Addressing these challenges through optimized protocols significantly improves the success rate of genetic manipulations in C. glutamicum and enables more efficient studies of DNA polymerases and other genetic elements.

How can researchers verify the activity and fidelity of engineered DNA polymerases in C. glutamicum?

Verifying the activity and fidelity of engineered DNA polymerases in C. glutamicum requires a multi-faceted approach that combines genetic, biochemical, and phenotypic analyses. Researchers should consider implementing:

• Mutation rate analysis: Quantify spontaneous mutation rates using fluctuation assays with selectable markers. In engineered systems with altered DNA replication and repair machinery, mutation rates have been increased by up to 2352-fold compared to wild-type strains .

• Mutation spectrum analysis: Sequence multiple independently derived mutants to characterize the types of mutations (transitions, transversions, insertions/deletions) produced by the engineered polymerase. This provides insights into the specific error patterns associated with particular polymerase modifications.

• Growth rate and fitness measurements: Monitor the impact of increased mutation rates on bacterial fitness under various conditions. This helps assess the balance between beneficial adaptations and deleterious mutations.

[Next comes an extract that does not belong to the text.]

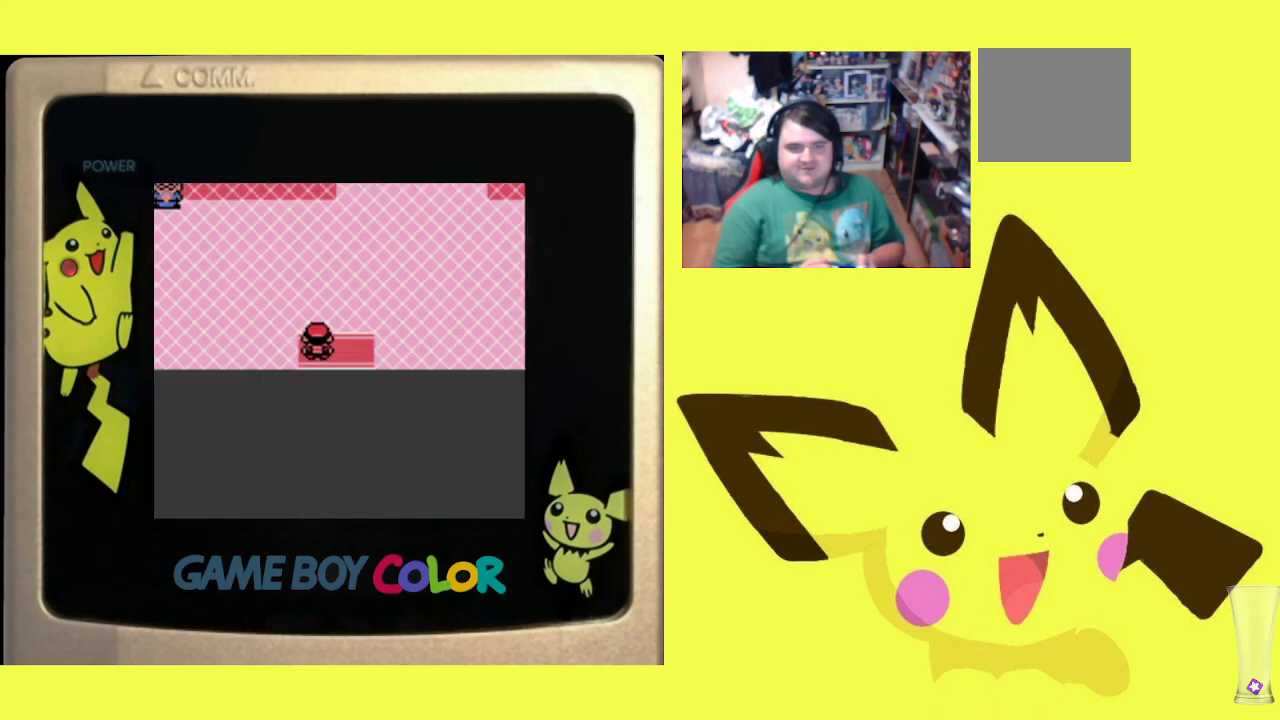
{"buttons": ["DPAD_LEFT"], "events": [[17, "R1", "up"], [383, "DPAD_LEFT", "down"]]}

• Stress tolerance phenotyping: Evaluate how engineered strains respond to various stressors, as error-prone polymerases often show differential activity under stress conditions. This approach has successfully identified strains with enhanced stress tolerance and protein overproduction capabilities .

• Competitive evolution experiments: Compare the adaptive capacity of strains with engineered polymerases versus wild-type strains during laboratory evolution under selective conditions. This dynamic approach reveals the practical utility of engineered polymerases for strain improvement.

By combining these approaches, researchers can comprehensively characterize the activity, fidelity, and practical utility of engineered DNA polymerases in C. glutamicum for various applications in metabolic engineering and synthetic biology.